Dog poisoning: what are we talking about?
Dog poisoning is another term for malicious poisoning of a dog. It is the introduction into the dog’s body of a toxic substance, capable of more or less seriously impairing its health or leading to its death.
Poisoning a dog is usually through the administration of toxic substances by mouth, most often through food contaminated with rat poison, fertilizers or drugs that are harmful to the dog.
Absorption of a toxicant can also occur through the skin or the respiratory tract, but these two routes of contamination are most often accidental.
When to suspect poisoning in dogs?
A poisoned dog can exhibit a wide variety of symptoms, depending on the nature and amount of the toxicant absorbed.
Thus a poisoned dog may present with vomiting and/or severe and acute diarrhoea, hypersalivation (dog which begins to drool profusely), convulsions, locomotor disorders, confusion, hemorrhagic bleeding, among many other symptoms.

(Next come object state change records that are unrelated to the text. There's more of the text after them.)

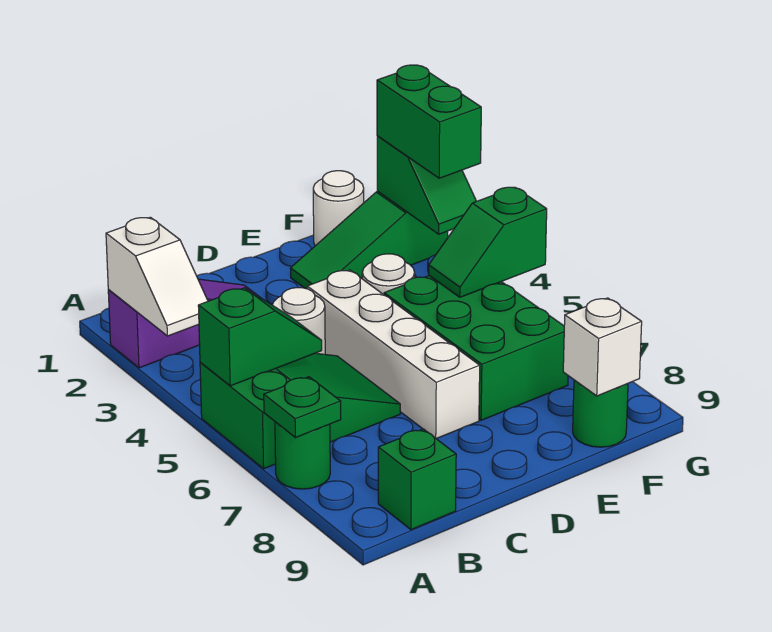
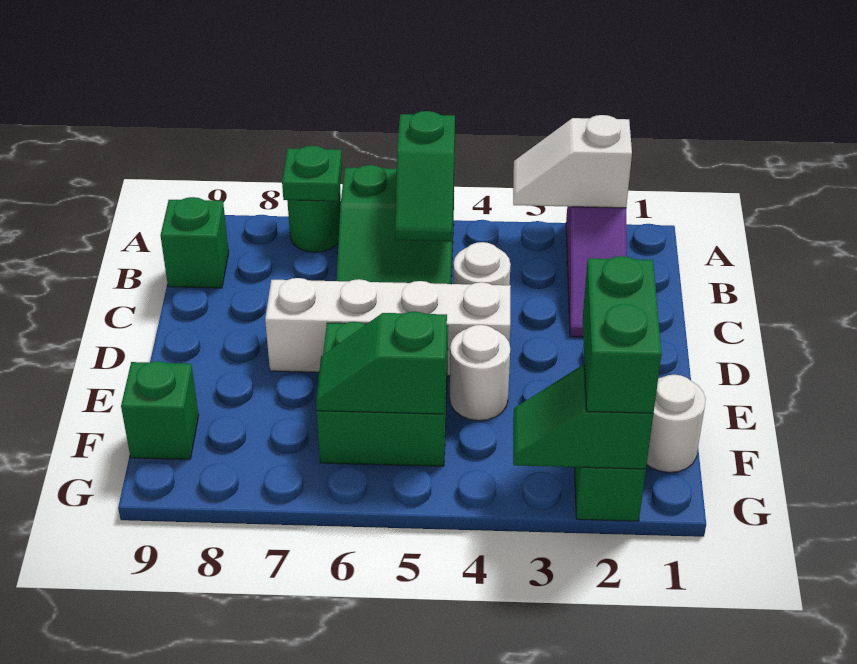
green brick E5:F7 level 1 -> green brick E5:F6 level 1
green slope F5:G5 level 2 top G -> green slope F5:F6 level 2 top 5
green round brick F9 level 1 -> green brick F9 level 1
white brick F9 level 2 -> none
green brick G2:G3 level 3 -> green brick F2:G2 level 3

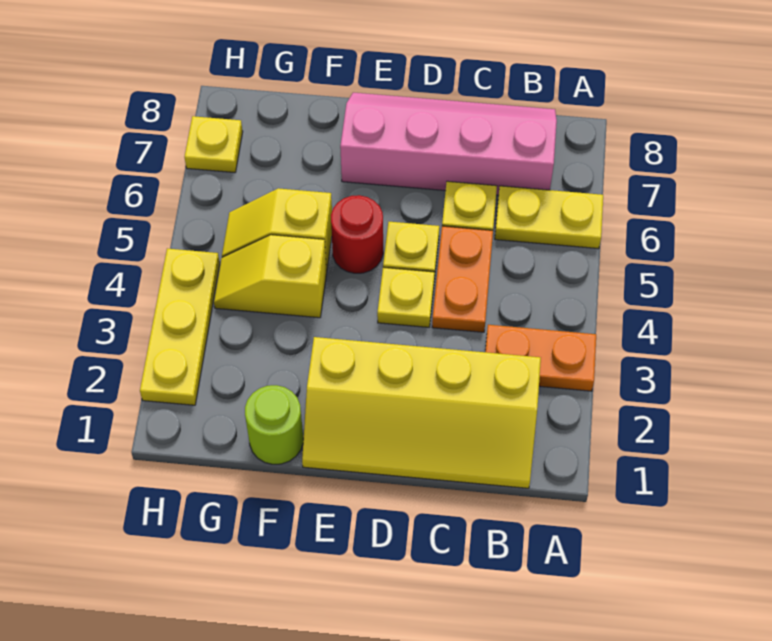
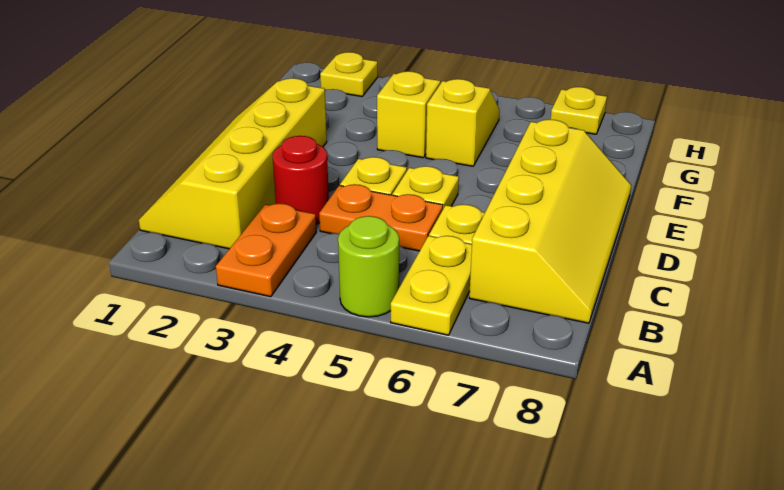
pink slope B7:E8 level 1 top 7 -> yellow slope B7:E8 level 1 top 7
red round brick E5 level 1 -> red round brick C3 level 1
lime round brick F1 level 1 -> lime round brick A5 level 1
yellow plate H2:H4 level 1 -> yellow plate H2 level 1

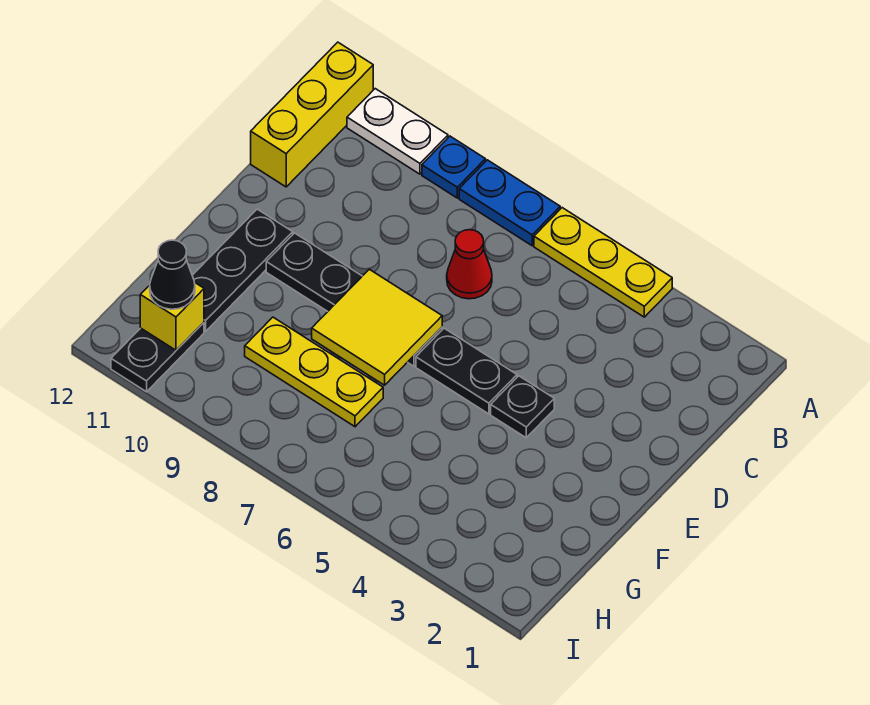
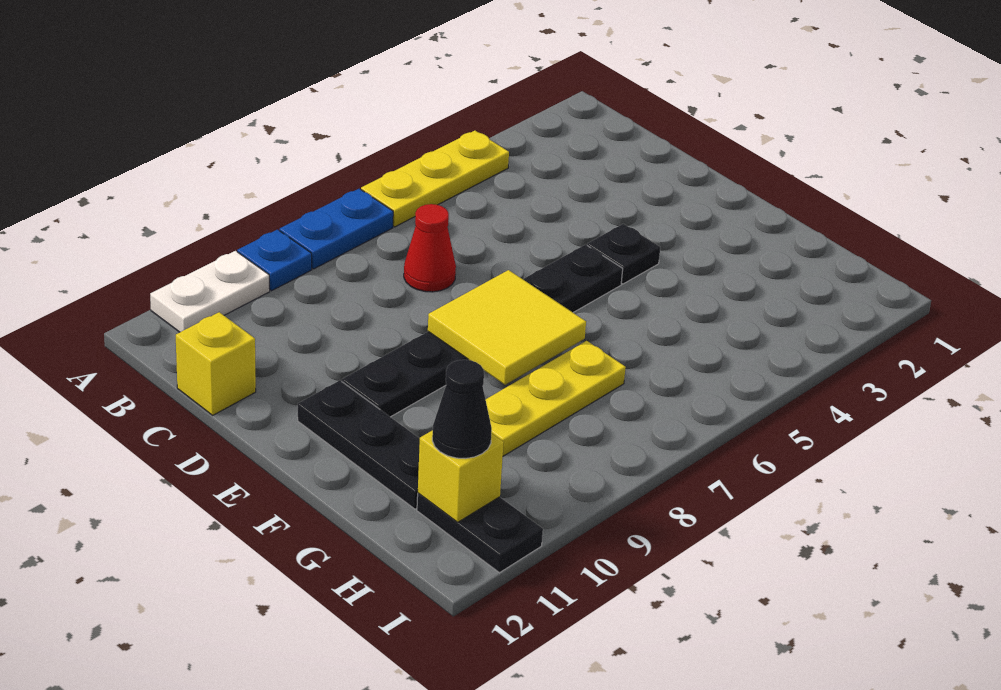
yellow brick A12:C12 level 1 -> yellow brick C12 level 1

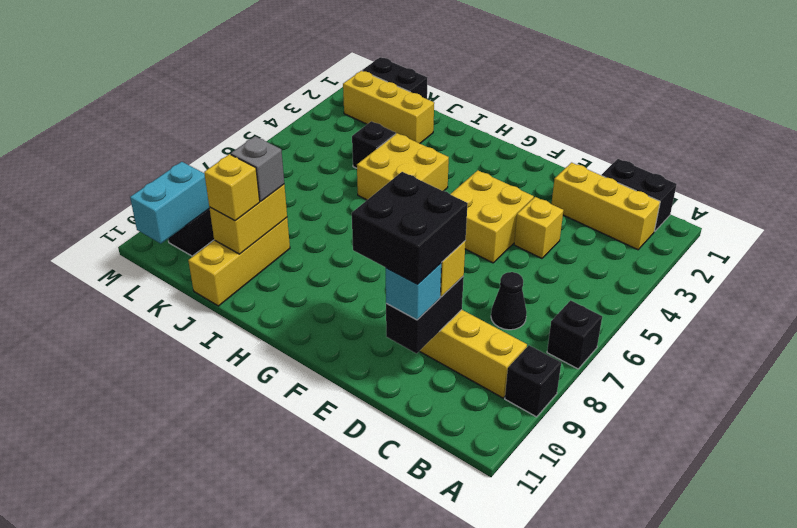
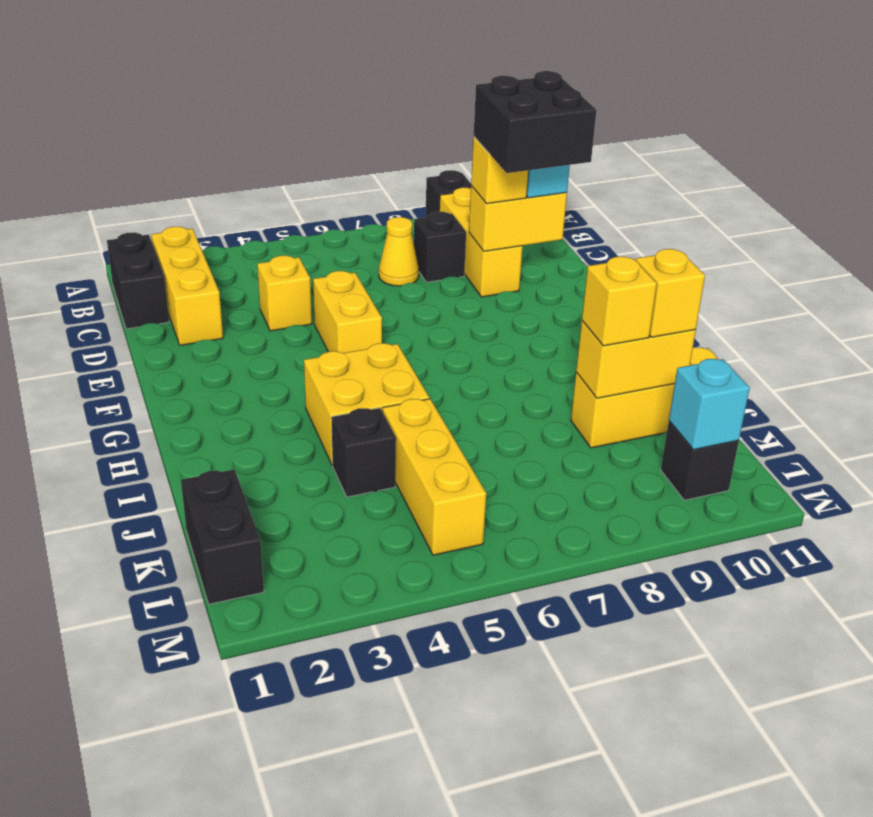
black brick A7 level 1 -> black brick C8 level 1
black cone C7 level 1 -> yellow cone C7 level 1
black brick D9:D10 level 2 -> yellow brick D9:D10 level 2
yellow brick E4:F5 level 1 -> yellow brick E5:F5 level 1
yellow brick J2:L2 level 1 -> yellow brick J5:L5 level 1
grey brick J9 level 3 -> yellow brick J9 level 3
cyan brick L10:L11 level 2 -> cyan brick L10 level 2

In addition to these symptoms, poisoning may be suspected when you find clues that may direct you to a malicious act such as leftover chewed packaging, pieces of tablets, leftover “stuffed” food. Toxic substances etc.
My dog was poisoned: what to do?
Manage the emergency before anything else
If your dog shows signs of intoxication or if you have seen your dog eating obviously poisoned food, it is necessary to call the nearest open veterinary clinic as soon as possible in order to be able to take your dog there as soon as possible and this, at any time of the day or night. If the poisoning is taken care of very early, your veterinarian may perform digestive digestion decontamination in order to limit the effects of the toxicant on your animal’s body.
Do not attempt to give your dog anything to drink or to eat. Also, do not try to induce vomiting without the advice of a veterinarian.
If you are unable to reach a veterinary clinic, contact a veterinary poison control centre who will advise you on the action to follow depending on the poison ingested or your animal’s symptoms. There are two poison control centres that can be reached at any time in France:
The Lyon CNITV: 04.78.87.10.40 – reachable 24 hours a day all year round
The Nantes CAPAE: 02. 40. 68.77.40 – reachable 24 hours a day all year round
Gather evidence before filing a complaint
If you suspect intentional poisoning of your animal, you will need to collect evidence for a possible complaint to the gendarmerie.
If you have found suspicious food, collect it in a clean, leak-proof plastic bag (a new zippered freezer bag can do the trick) and take it to your veterinarian for toxicology analysis.
You can also ask your veterinarian to take samples of blood, urine, vomit or even faeces, depending on the toxicant suspected of having been ingested, to identify the presence of a toxicant.
If unfortunately, the intoxicated animal does not survive, post-mortem samples, as well as an autopsy, can be requested from the veterinarian with a view to filing a complaint.